- THE MAGAZINE
Labeling a worker as an independent contractor can save money for the employer because the company is not responsible for worker’s compensation, unemployment insurance, social security, and other expenses.
In addition, these companies may be able to charge less for their services than competitors following the rules.
The government typically views this as an unfair business practice. More importantly, it costs federal and state governments significant tax dollars.
The federal government estimates $7 billion can be collected from employers that misclassify employees as independent contractors.
States will also benefit. The Ohio attorney general believes more than 92,000 employees in Ohio alone are misclassified as independent contractors, costing the state as much as $223 million in tax revenues.
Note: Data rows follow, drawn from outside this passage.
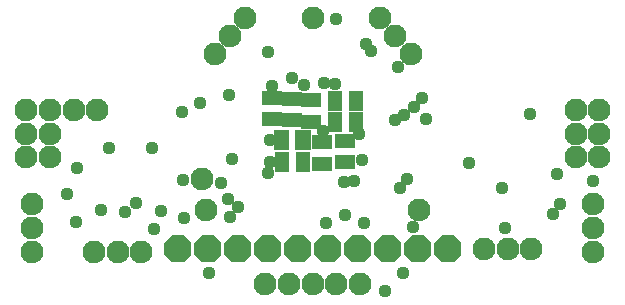
<source format=gbr>
G04 EAGLE Gerber X2 export*
G04 #@! %TF.Part,Single*
G04 #@! %TF.FileFunction,Soldermask,Bot,1*
G04 #@! %TF.FilePolarity,Negative*
G04 #@! %TF.GenerationSoftware,Autodesk,EAGLE,8.6.0*
G04 #@! %TF.CreationDate,2018-03-03T08:39:01Z*
G75*
%MOMM*%
%FSLAX34Y34*%
%LPD*%
%AMOC8*
5,1,8,0,0,1.08239X$1,22.5*%
G01*
%ADD10R,1.308000X1.708000*%
%ADD11R,1.708000X1.308000*%
%ADD12C,1.930400*%
%ADD13P,2.474344X8X112.500000*%
%ADD14C,1.112000*%


D10*
X508542Y375007D03*
X526542Y375007D03*
D11*
X455298Y377499D03*
X455298Y395499D03*
X517192Y340901D03*
X517192Y358901D03*
D10*
X508605Y392196D03*
X526605Y392196D03*
X481798Y341197D03*
X463798Y341197D03*
D11*
X488803Y375094D03*
X488803Y393094D03*
X472110Y376305D03*
X472110Y394305D03*
D10*
G36*
X475135Y368140D02*
X488214Y368163D01*
X488243Y351084D01*
X475164Y351061D01*
X475135Y368140D01*
G37*
G36*
X457135Y368109D02*
X470214Y368132D01*
X470243Y351053D01*
X457164Y351030D01*
X457135Y368109D01*
G37*
D11*
X498098Y339591D03*
X498098Y357591D03*
D12*
X530000Y238000D03*
X510000Y238000D03*
X490000Y238000D03*
X470000Y238000D03*
X450000Y238000D03*
X267500Y345000D03*
X267500Y365000D03*
X267500Y385000D03*
X247500Y345000D03*
X247500Y365000D03*
X247500Y385000D03*
X712500Y345000D03*
X712500Y365000D03*
X712500Y385000D03*
X732500Y345000D03*
X732500Y365000D03*
X732500Y385000D03*
X400000Y300000D03*
X490000Y462500D03*
X580000Y300000D03*
D13*
X375700Y267500D03*
X401100Y267500D03*
X426500Y267500D03*
X451900Y267500D03*
X477300Y267500D03*
X502700Y267500D03*
X528100Y267500D03*
X553500Y267500D03*
X578900Y267500D03*
X604300Y267500D03*
D12*
X305000Y265000D03*
X325000Y265000D03*
X345000Y265000D03*
X635000Y267500D03*
X655000Y267500D03*
X675000Y267500D03*
X287500Y385000D03*
X307500Y385000D03*
X546958Y462663D03*
X560000Y447500D03*
X573042Y432337D03*
X407118Y432202D03*
X420000Y447500D03*
X432882Y462798D03*
X727500Y305000D03*
X727500Y285000D03*
X727500Y265000D03*
X252500Y265000D03*
X252500Y285000D03*
X252500Y305000D03*
X395900Y326800D03*
D14*
X622000Y340000D03*
X693600Y296500D03*
X509500Y462000D03*
X419000Y397500D03*
X340500Y306000D03*
X379500Y383500D03*
X310500Y300000D03*
X498800Y367200D03*
X472400Y411700D03*
X421954Y343700D03*
X653000Y285350D03*
X674043Y382000D03*
X525000Y325000D03*
X453900Y341200D03*
X455500Y405000D03*
X529150Y364350D03*
X508900Y406686D03*
X559600Y376314D03*
X452500Y331700D03*
X426600Y302500D03*
X516500Y324000D03*
X380300Y325400D03*
X381300Y293300D03*
X482700Y405800D03*
X402300Y247100D03*
X582700Y395400D03*
X539739Y435039D03*
X534856Y440853D03*
X562141Y420959D03*
X454000Y359500D03*
X517500Y296200D03*
X564000Y319000D03*
X550800Y231600D03*
X566211Y246589D03*
X499490Y407868D03*
X567000Y381100D03*
X420000Y294500D03*
X501000Y289500D03*
X533000Y289500D03*
X330800Y299000D03*
X361889Y299111D03*
X570200Y326200D03*
X650245Y318745D03*
X699000Y305000D03*
X532000Y342500D03*
X575000Y286000D03*
X418000Y310000D03*
X289500Y290500D03*
X394500Y391000D03*
X412300Y323400D03*
X354200Y352400D03*
X317200Y352500D03*
X282000Y313900D03*
X290200Y336100D03*
X452500Y433700D03*
X575800Y387200D03*
X696500Y330400D03*
X585500Y377500D03*
X356000Y284000D03*
X727550Y325000D03*
M02*

</source>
Historically, the Internal Revenue Service (IRS) has taken the lead on this issue with states following close behind. This time, however, many states are initiating their own investigations.
One case sited in California involved two BSCs. According to the Times report, 300 janitors were misclassified as independent contractors. The state now has a $13 million judgment against the two companies.
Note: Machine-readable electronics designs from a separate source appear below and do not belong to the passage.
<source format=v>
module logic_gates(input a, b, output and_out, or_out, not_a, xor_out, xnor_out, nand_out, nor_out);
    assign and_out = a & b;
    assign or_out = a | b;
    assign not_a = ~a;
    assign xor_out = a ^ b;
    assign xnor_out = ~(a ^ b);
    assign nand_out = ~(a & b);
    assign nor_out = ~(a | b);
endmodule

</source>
BSCs have “outsourced” work and employed independent contractors for decades, and it can be done correctly, without tax consequences.
In general, an individual is an independent contractor if the BSC is only concerned about the results of the work [performed] and not the means and methods of accomplishing the result.*
Because the financial repercussions for misclassification can be severe, BSCs working with independent contractors are encouraged to make sure they are doing so correctly.
* A tax consultant or legal professional should be contacted to fully understand the rules and regulations.